[CONSIGNE 1]: Recopiez à l'identique les lignes sur les planches d'herbier numérisées, de la première jusqu'à celle qui contient "locality: The New", cette dernière comprise.

[EXTRAIT CITÉ]:
◆ ◆ ◆ ◆ ◆ ◆ ◆
Modélisation et résolution numérique
Problématique de la validation
Pour qu’un code de calcul puisse être utilisé de manière prédictive par des ingénieurs, il est nécessaire d’avoir une certaine confiance dans ses résultats. C’est dans cet optique que l’on introduit toujours une étape de validation lors des phases de développement d’un code de calcul. Ce type d’étude est particulièrement important pour des codes de calcul de sécurité nucléaire ou de contrôle aérien par exemple. La vérification d’un code a donc été analysée et structurée pour permettre la définition de normes et améliorer ainsi la qualité des codes de calcul. On pourra trouver une description claire et détaillée de certaines de ces procédures dans [ROY, 2005]. La validation des modèles et de la résolution numérique est donc une des étapes essentielles de la génération d’un code de calcul. La validation doit aussi s’accompagner d’une analyse des « réactions » du code sur différents cas tests de manière à calibrer une plage de fonctionnement optimale. Ce type d’étude est complexe en particulier dans le cas de solidification car il n’existe pas beaucoup d’expériences bien instrumentées permettant une validation efficace des codes de calcul. De plus les modèles actuellement implantés dans les logiciels de simulation de solidification ne parviennent pas à représenter toute la complexité de ce phénomène. Seuls 36 Problématique de la validation certains aspects sont modélisés. D’autre part, la résolution de la solidification est une résolution fortement couplée entre la thermique, le transport de soluté et la mécanique. Or les erreurs numériques peuvent être grandement amplifiées par ces effets de couplage. Dans cette partie nous allons essayer de parcourir les différents problèmes de validation qu’il serait intéressant de traiter pour être certain du bon fonctionnement du code et identifier de manière efficace son domaine d’application. La plupart de ces points n’ont pas pu être analysés de manière suffisamment précise mais il paraissait intéressant de les indiquer pour bien situer le niveau de validation de THERCAST et les points restant à traiter.
◆ ◆ ◆ ◆ ◆ ◆ ◆
[DONNÉES À UTILISER]:
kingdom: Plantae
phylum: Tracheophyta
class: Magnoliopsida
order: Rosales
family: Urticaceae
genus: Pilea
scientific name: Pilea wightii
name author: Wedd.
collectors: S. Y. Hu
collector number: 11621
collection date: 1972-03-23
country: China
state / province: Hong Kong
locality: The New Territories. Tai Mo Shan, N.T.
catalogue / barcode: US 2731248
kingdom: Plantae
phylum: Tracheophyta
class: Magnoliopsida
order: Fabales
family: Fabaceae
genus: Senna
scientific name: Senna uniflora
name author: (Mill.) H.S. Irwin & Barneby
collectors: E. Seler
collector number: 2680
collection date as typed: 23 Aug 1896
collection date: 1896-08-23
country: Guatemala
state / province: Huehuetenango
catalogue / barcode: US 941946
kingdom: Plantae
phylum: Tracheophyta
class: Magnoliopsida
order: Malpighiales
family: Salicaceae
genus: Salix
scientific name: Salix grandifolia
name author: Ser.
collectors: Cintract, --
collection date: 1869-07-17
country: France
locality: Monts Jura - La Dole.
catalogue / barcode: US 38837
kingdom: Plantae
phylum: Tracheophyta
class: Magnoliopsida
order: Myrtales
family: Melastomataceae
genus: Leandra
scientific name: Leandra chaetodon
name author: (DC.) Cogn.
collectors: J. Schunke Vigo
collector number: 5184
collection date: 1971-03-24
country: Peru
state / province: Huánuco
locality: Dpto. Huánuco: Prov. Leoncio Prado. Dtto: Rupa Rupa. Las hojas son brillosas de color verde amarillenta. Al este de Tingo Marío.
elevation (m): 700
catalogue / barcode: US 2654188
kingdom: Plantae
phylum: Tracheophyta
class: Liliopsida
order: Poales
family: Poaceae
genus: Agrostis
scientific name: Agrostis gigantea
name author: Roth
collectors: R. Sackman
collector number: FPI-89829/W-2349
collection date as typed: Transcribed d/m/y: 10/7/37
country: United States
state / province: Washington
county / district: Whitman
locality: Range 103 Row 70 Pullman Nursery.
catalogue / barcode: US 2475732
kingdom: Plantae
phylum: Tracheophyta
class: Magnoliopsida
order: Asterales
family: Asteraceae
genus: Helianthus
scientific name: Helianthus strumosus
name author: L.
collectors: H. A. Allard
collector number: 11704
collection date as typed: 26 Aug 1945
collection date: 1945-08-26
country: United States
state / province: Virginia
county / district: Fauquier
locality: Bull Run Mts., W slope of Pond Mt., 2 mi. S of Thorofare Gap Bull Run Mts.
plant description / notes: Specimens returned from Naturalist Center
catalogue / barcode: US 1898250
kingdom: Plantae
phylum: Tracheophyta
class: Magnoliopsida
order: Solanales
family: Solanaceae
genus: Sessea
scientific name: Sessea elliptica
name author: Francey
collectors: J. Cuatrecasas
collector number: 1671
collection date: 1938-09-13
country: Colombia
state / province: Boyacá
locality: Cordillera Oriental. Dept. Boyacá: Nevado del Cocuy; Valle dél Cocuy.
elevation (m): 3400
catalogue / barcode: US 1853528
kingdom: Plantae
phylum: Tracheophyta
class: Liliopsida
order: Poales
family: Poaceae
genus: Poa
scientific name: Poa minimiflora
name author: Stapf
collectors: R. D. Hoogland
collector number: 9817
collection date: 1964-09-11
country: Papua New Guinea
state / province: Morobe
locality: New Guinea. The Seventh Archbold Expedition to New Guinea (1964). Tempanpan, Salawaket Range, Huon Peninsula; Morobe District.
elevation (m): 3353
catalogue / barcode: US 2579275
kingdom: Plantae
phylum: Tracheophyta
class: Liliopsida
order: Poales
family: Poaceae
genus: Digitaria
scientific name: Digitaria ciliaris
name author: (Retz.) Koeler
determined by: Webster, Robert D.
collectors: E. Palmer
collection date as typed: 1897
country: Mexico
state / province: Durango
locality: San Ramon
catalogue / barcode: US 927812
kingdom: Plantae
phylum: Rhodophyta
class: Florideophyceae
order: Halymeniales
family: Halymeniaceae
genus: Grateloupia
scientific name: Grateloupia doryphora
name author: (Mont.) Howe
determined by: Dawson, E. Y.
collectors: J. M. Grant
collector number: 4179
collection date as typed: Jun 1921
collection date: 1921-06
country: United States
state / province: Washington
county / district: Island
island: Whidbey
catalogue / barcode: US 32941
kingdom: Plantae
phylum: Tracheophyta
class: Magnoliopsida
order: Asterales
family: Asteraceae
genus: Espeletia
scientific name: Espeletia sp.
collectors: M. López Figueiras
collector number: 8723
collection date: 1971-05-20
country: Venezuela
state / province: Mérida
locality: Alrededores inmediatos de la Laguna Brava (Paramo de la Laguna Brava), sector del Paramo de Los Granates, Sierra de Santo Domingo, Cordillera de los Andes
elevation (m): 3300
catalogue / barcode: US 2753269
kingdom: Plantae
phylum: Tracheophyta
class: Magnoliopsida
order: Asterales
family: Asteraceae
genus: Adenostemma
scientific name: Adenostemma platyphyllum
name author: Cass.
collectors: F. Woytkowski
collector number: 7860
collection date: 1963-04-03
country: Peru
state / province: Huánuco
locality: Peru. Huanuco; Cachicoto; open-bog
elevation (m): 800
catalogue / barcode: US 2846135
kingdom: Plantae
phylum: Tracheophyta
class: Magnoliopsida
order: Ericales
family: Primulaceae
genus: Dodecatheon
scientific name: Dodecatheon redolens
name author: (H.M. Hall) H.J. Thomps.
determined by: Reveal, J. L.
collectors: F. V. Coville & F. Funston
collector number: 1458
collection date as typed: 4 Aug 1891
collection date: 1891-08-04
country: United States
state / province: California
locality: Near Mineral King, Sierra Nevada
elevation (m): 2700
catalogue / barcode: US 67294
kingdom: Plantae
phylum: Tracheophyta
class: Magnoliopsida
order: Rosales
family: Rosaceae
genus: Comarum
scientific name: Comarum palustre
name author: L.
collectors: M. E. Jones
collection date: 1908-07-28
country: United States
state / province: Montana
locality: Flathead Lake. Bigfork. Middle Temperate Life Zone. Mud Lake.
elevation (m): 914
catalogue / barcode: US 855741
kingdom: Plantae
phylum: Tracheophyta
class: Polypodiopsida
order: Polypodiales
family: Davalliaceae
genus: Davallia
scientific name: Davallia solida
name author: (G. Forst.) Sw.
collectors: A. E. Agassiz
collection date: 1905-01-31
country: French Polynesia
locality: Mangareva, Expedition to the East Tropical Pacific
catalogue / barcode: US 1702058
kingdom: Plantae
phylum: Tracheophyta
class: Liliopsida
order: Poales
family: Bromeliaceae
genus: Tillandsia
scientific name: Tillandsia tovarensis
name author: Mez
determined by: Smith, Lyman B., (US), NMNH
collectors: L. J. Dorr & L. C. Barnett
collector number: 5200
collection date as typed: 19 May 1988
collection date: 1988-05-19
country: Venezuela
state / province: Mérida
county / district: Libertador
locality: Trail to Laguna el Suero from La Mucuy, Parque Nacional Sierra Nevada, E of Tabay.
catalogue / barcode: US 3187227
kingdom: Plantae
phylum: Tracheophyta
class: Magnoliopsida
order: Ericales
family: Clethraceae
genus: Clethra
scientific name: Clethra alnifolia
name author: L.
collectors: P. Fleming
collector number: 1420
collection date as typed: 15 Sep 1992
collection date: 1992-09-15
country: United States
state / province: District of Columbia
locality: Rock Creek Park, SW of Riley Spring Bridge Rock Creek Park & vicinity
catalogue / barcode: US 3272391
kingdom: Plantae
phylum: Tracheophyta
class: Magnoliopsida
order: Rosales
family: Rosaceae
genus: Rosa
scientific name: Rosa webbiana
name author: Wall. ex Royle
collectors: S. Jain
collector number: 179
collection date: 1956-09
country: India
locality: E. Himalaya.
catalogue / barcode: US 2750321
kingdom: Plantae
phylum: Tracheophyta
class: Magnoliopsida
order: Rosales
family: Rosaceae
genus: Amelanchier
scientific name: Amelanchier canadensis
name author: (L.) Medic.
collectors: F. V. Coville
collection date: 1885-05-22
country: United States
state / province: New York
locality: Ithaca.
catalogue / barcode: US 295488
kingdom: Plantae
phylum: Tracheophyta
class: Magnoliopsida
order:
◆ ◆ ◆ ◆ ◆ ◆ ◆
[CONSIGNE 2]:
Répondez à ces questions sur le passage consacré à la validation des codes de calcul :
(a) Pour quels codes de calcul ce type d'étude est-il cité comme particulièrement important ?
(b) Entre quels domaines la résolution de la solidification est-elle fortement couplée ?
(c) De quel code le passage veut-il situer le niveau de validation ?

[RÉPONSE 1]:
kingdom: Plantae
phylum: Tracheophyta
class: Magnoliopsida
order: Rosales
family: Urticaceae
genus: Pilea
scientific name: Pilea wightii
name author: Wedd.
collectors: S. Y. Hu
collector number: 11621
collection date: 1972-03-23
country: China
state / province: Hong Kong
locality: The New Territories. Tai Mo Shan, N.T.

[RÉPONSE 2]:
(a) Les codes de sécurité nucléaire ou de contrôle aérien.
(b) La thermique, le transport de soluté et la mécanique.
(c) THERCAST.